The Inflation Reduction Act has allocated $4billion to the General Services Administration and Federal Highways Administration for “Buy Clean” programs that favor purchasing products with “substantially lower” emissions. The Environmental Protection Agency defines “substantially lower” as products with the lowest 20% of embodied emissions when compared to similar materials. There’s criticism that the General Services Administration (GSA) has adopted a dual standard that evaluates separately steel products made in electric and blast furnaces, incentivizing higher emissions products, in contradiction to the original “Buy Clean” intent.


The Inflation Reduction Act’s Impact on ‘Buy Clean’ Programs

The Inflation Reduction Act (IRA) has allocated over $4 billion to the General Services Administration (GSA) and Federal Highways Administration (FHWA) for ‘Buy Clean’ initiatives. The mandate ensures that only products with ‘substantially lower’ emissions, defined by the Environmental Protection Agency (EPA) as the lowest 20% of embodied emissions, are purchased.

Recent Environmental Product Declarations (EPDs) provide clarity on which steel products qualify under this framework. Below is a tabulated list of per-ton carbon intensities reported by top American steel producers – Nucor, Steel Dynamics (SDI), and U.S. Steel (USS).

Facility Global Warming Potential (MT CO2e)
Mill 1 0.96
Mill 2 1.03
Mill 3 1.06
Mill 4 1.17
Mill 5 1.21
Mill 6 1.21
Mill 7 1.30
Mill 8 1.58
Mill 9 2.06
Mill 10 2.06
Mill 11 2.22

Despite clear instructions to prioritize steel products with ‘substantially lower’ emissions, the GSA has adopted a dual standard that separates products based on production process. This contradicts the core principle of ‘Buy Clean’ programs, enabling high emissions products to qualify under the guise of being less harmful than other high emitting options.

By applying the dual standard to the above hot-rolled carbon intensities, it becomes evident that high emitting facilities such as USS Granite City (Mill 9) and USS Gary (Mill 10) would be deemed clean, while lower emitting facilities like Nucor Indiana (Mill 3) and USS Big River Steel (Mill 4) would not.

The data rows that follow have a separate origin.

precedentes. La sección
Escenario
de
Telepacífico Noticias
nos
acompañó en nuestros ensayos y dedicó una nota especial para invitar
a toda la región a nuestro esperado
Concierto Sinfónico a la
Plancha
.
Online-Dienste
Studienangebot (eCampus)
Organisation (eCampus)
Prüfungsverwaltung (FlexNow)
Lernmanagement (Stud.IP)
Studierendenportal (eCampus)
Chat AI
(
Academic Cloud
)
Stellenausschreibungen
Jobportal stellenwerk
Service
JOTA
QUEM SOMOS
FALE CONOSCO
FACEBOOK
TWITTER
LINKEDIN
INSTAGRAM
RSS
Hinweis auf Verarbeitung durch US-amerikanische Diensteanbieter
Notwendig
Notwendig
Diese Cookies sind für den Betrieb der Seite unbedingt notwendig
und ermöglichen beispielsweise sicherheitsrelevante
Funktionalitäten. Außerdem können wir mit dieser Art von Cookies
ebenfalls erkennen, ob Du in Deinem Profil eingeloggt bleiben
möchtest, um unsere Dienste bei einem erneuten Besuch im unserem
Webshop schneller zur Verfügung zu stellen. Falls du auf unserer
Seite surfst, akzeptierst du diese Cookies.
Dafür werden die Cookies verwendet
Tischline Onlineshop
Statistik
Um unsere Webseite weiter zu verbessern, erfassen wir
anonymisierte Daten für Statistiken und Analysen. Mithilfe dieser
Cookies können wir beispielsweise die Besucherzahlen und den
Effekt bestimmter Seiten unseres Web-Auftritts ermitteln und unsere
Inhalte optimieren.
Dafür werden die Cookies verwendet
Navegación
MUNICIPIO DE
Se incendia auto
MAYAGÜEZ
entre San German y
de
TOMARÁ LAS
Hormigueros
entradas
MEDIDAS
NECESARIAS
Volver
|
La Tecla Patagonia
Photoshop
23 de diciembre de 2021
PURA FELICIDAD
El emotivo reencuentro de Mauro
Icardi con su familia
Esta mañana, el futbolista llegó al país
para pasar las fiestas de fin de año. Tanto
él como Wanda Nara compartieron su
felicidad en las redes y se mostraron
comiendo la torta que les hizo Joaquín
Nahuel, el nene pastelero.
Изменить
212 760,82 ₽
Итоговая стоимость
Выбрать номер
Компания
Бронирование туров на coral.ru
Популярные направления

Alternative methods like dual standards and sliding scales proposed by major steel producers are inconsistent with the IRA’s language and ‘Buy Clean’ program’s intent. They result in unfair advantages for carbon-intensive producers, mislabel ‘dirty’ steel as clean, and dilute the efforts to decarbonize the industry.

The FHWA can correct this by applying the ‘Buy Clean’ provisions of the IRA as intended by Congress. Two tons of carbon is not ‘substantially lower’ than one, no matter the creative interpretations. The FHWA should avoid following GSA’s flawed policies that contradict climate goals and the statute’s intent.